A chemical plant uses electrical energy to decompose aqueous solutions of \(\mathrm{NaCl}\) to give \(\mathrm{Cl}_{2}, \mathrm{H}_{2}\), and \(\mathrm{NaOH}\) : $$ \begin{aligned} \mathrm{NaCl}(a q)+2 \mathrm{H}_{2} \mathrm{O}(l) \longrightarrow & \\ & 2 \mathrm{NaOH}(a q)+\mathrm{H}_{2}(g)+\mathrm{Cl}_{2}(g) \end{aligned} $$ If the plant produces \(1.5 \times 10^{6} \mathrm{~kg}(1500\) metric tons \()\) of \(\mathrm{Cl}_{2}\) daily, estimate the quantities of \(\mathrm{H}_{2}\) and \(\mathrm{NaOH}\) produced.

In order to solve this problem, we need to have a balanced chemical equation. The given equation is already balanced, as shown below: \(2 NaCl(aq) + 2 H_2O(l) \longrightarrow 2 NaOH(aq) + H_2(g) + Cl_2(g)\)

We are given the mass of Cl₂ produced (1.5 x 10⁶ kg). To make use of stoichiometry, we need to convert the mass into moles. We can do that using the molar mass of Cl₂, which is 35.45 x 2 = 70.9 g/mol: moles of Cl₂ = \(\frac{mass}{molar~mass}\) = \(\frac{1.5\times10^{6}~kg}{70.9~g/mol}\) As we're dealing with units involving kg and g: moles of Cl₂ = \(\frac{1.5\times10^{6}~kg \times 10^{3}~g/kg}{70.9~g/mol}\) moles of Cl₂ = \(2.118 \times 10^{7}~mol\)
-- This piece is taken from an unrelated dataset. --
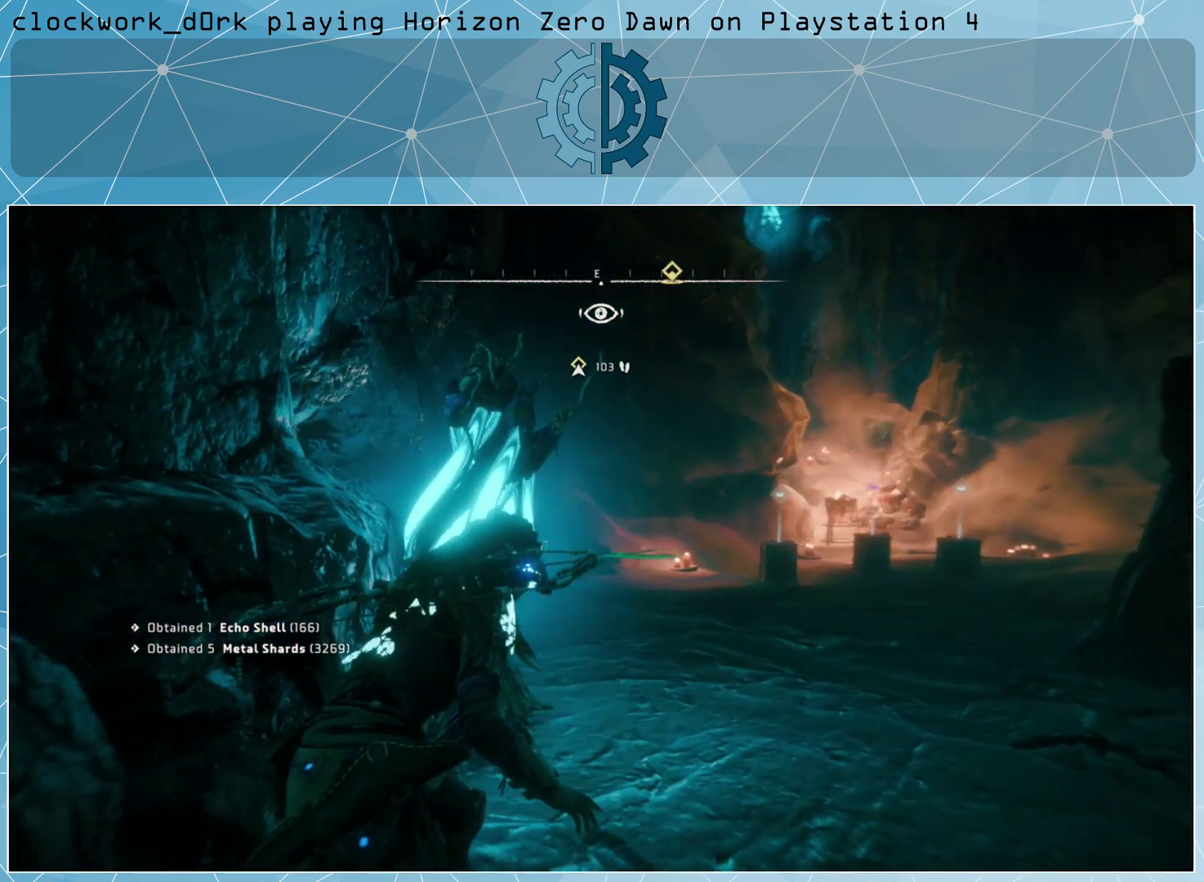
{"buttons": [], "left_stick": "up-right", "right_stick": "center", "events": [[233, "right_stick", "left"], [300, "right_stick", "up-left"], [433, "right_stick", "center"]]}
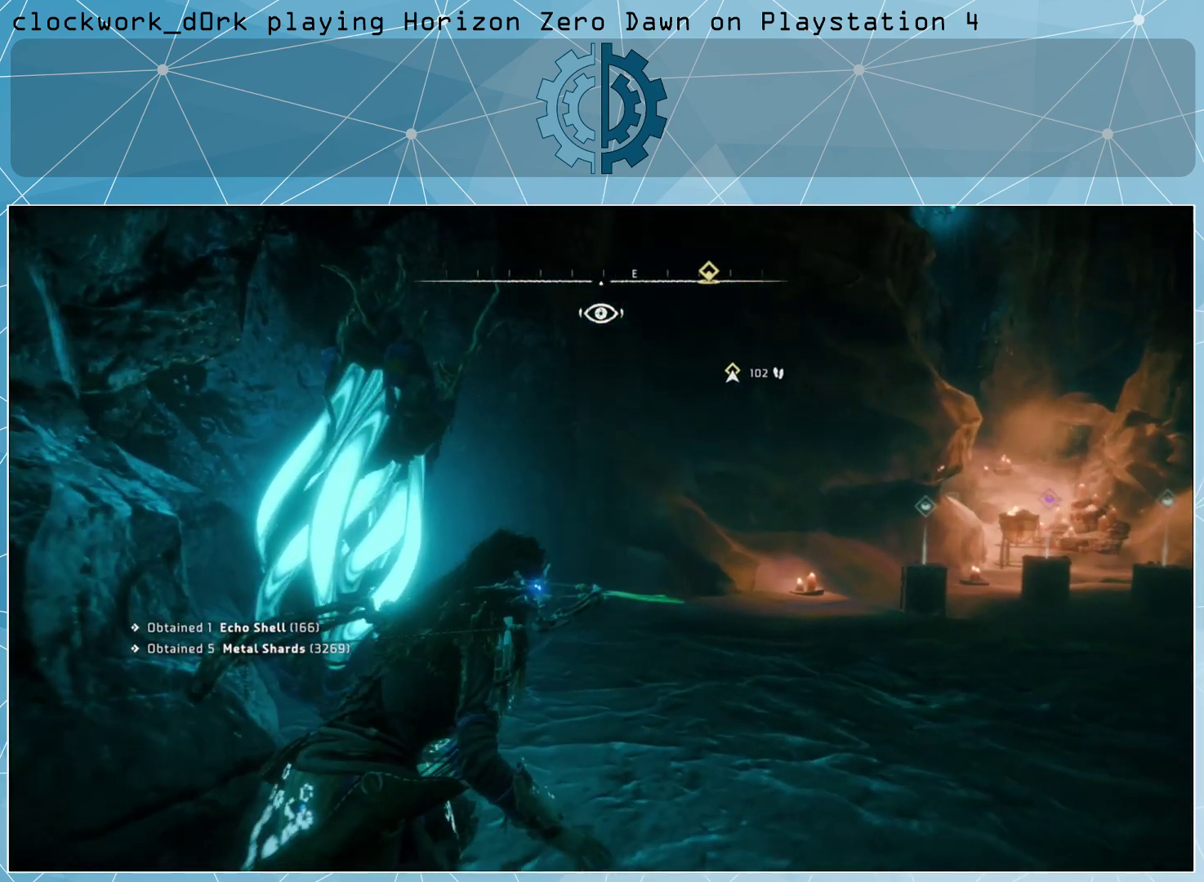
{"buttons": [], "left_stick": "up-right", "right_stick": "center", "events": [[67, "right_stick", "up"], [333, "right_stick", "center"]]}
Using stoichiometry and the balanced chemical equation, we can determine the moles of H₂ produced by comparing the stoichiometric coefficients: \(2 NaCl(aq) + 2 H_2O(l) \longrightarrow 2 NaOH(aq) + H_2(g) + Cl_2(g)\) From the balanced equation, we can observe that 1 mole of H₂ is produced for every 1 mole of Cl₂. Therefore, the moles of H₂ produced is equal to the moles of Cl₂: moles of H₂ = moles of Cl₂ = \(2.118 \times 10^{7}~mol\)
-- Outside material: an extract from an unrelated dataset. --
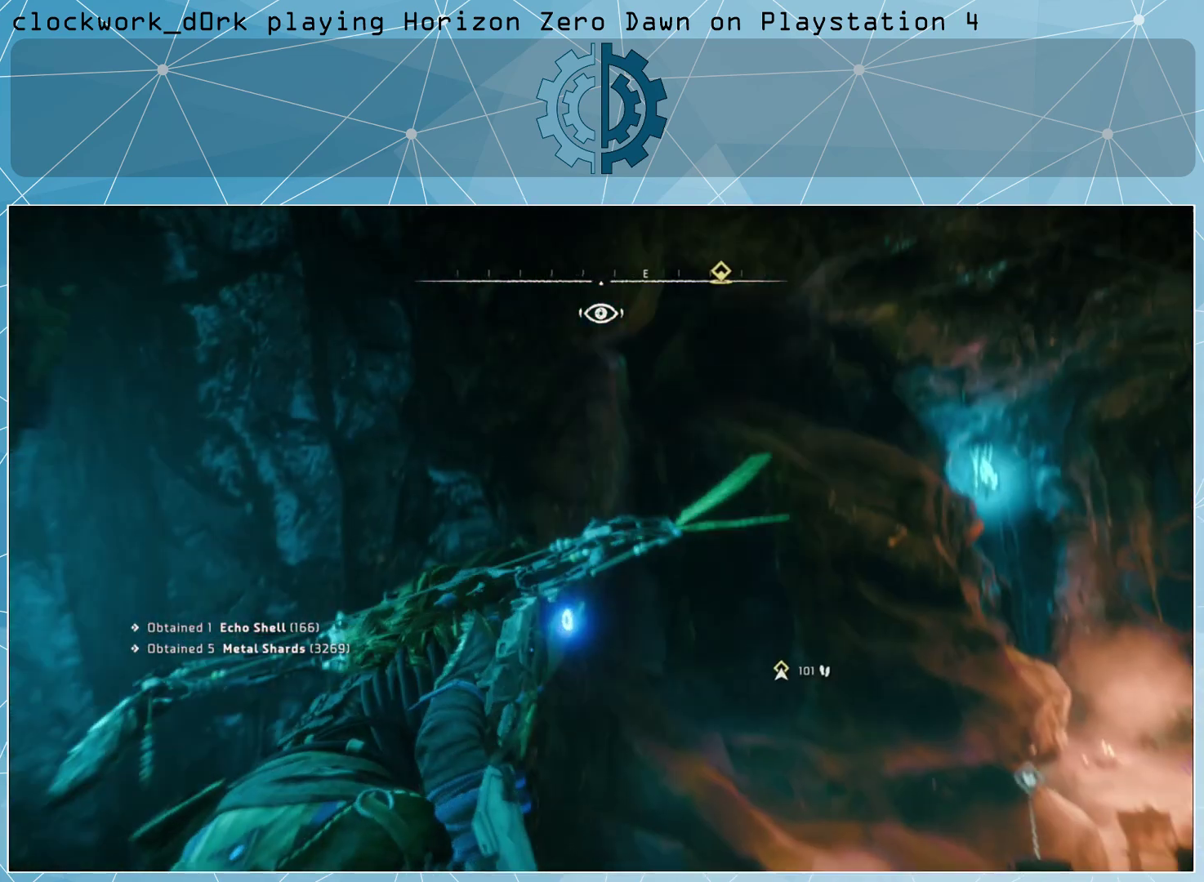
{"buttons": [], "left_stick": "up-right", "right_stick": "down-right", "events": [[200, "right_stick", "down"], [267, "right_stick", "down-right"]]}
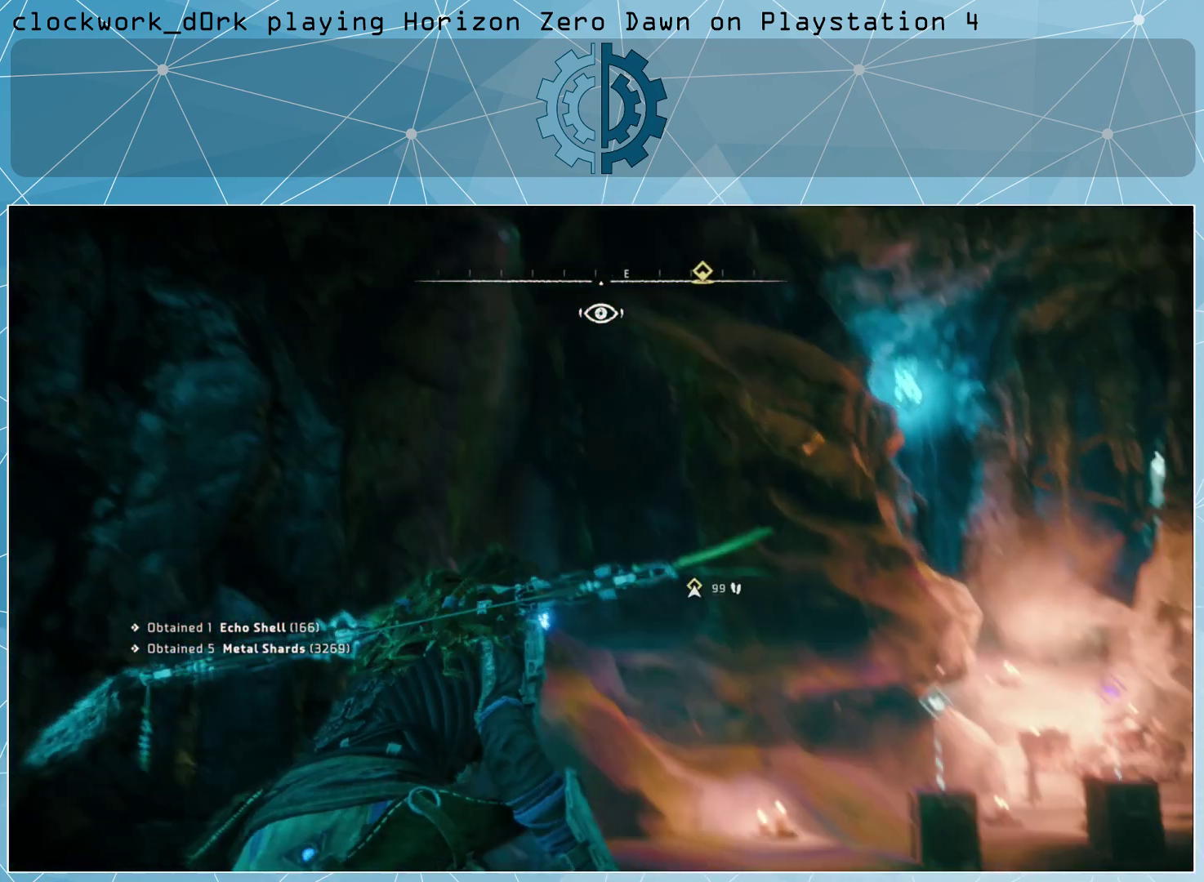
{"buttons": [], "left_stick": "up-right", "right_stick": "center", "events": [[33, "right_stick", "center"]]}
Similarly, we can determine the moles of NaOH produced using stoichiometry. From the balanced equation, we can observe that 2 moles of NaOH are produced for every 1 mole of Cl₂. Therefore, we can calculate the moles of NaOH produced: moles of NaOH = 2 x moles of Cl₂ = 2 x \(2.118 \times 10^{7}~mol\) moles of NaOH = \(4.236 \times 10^{7}~mol\)
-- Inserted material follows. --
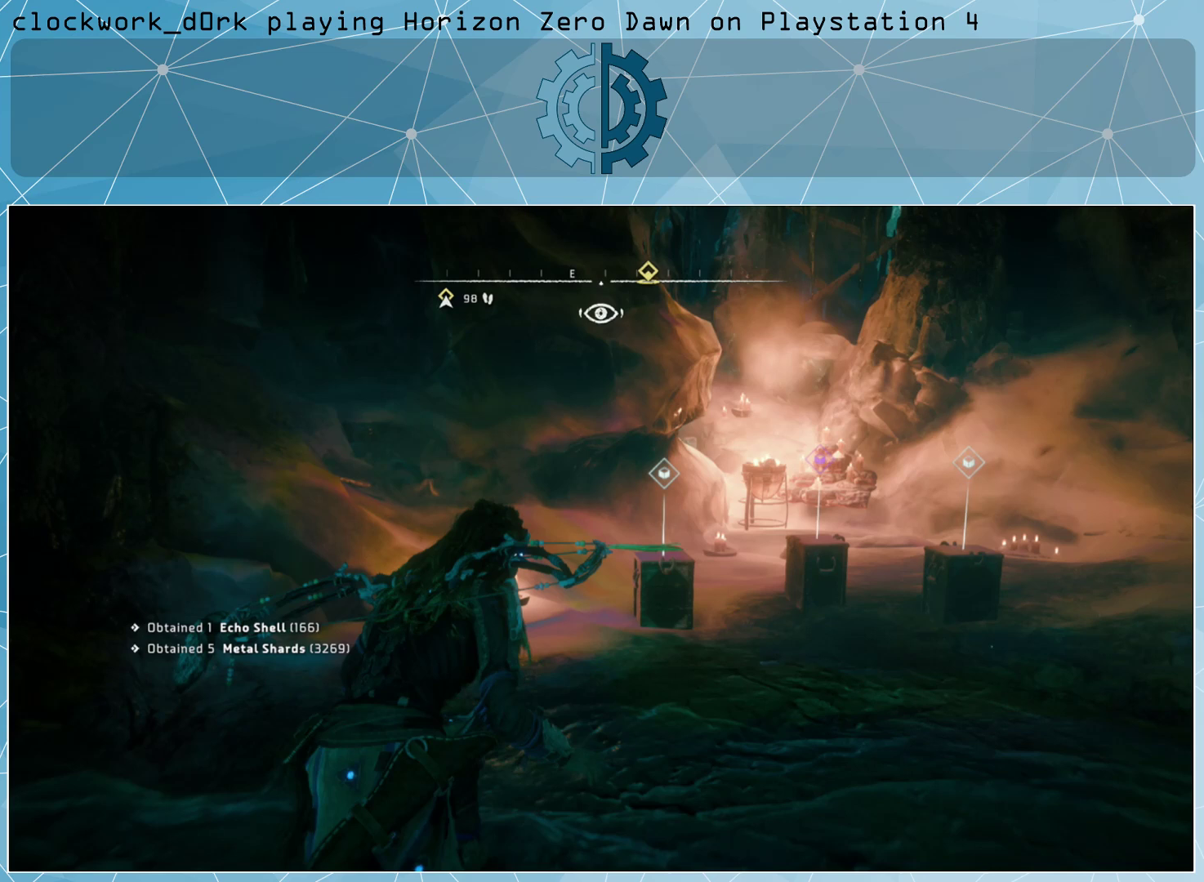
{"buttons": [], "left_stick": "up-right", "right_stick": "center", "events": []}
Finally, to obtain the quantities of H₂ and NaOH produced, we need to convert the moles back into mass using their respective molar masses. The molar mass of H₂ is 2.016 g/mol, and that of NaOH is 22.99 + 15.999 + 1.008 = 39.998 g/mol. So, mass of H₂ produced = moles of H₂ x molar mass of H₂ mass of H₂ produced = \(2.118 \times 10^{7}~mol \times 2.016~g/mol\) mass of H₂ produced = \(4.269 \times 10^{7}~g\) or \(4.269 \times 10^{4}~kg\) mass of NaOH produced = moles of NaOH x molar mass of NaOH mass of NaOH produced = \(4.236 \times 10^{7}~mol \times 39.998~g/mol\) mass of NaOH produced = \(1.694 \times 10^{9}~g\) or \(1.694 \times 10^{6}~kg\) So, the estimated quantities of H₂ and NaOH produced are approximately 42,690 kg of H₂ and 1,694,000 kg of NaOH.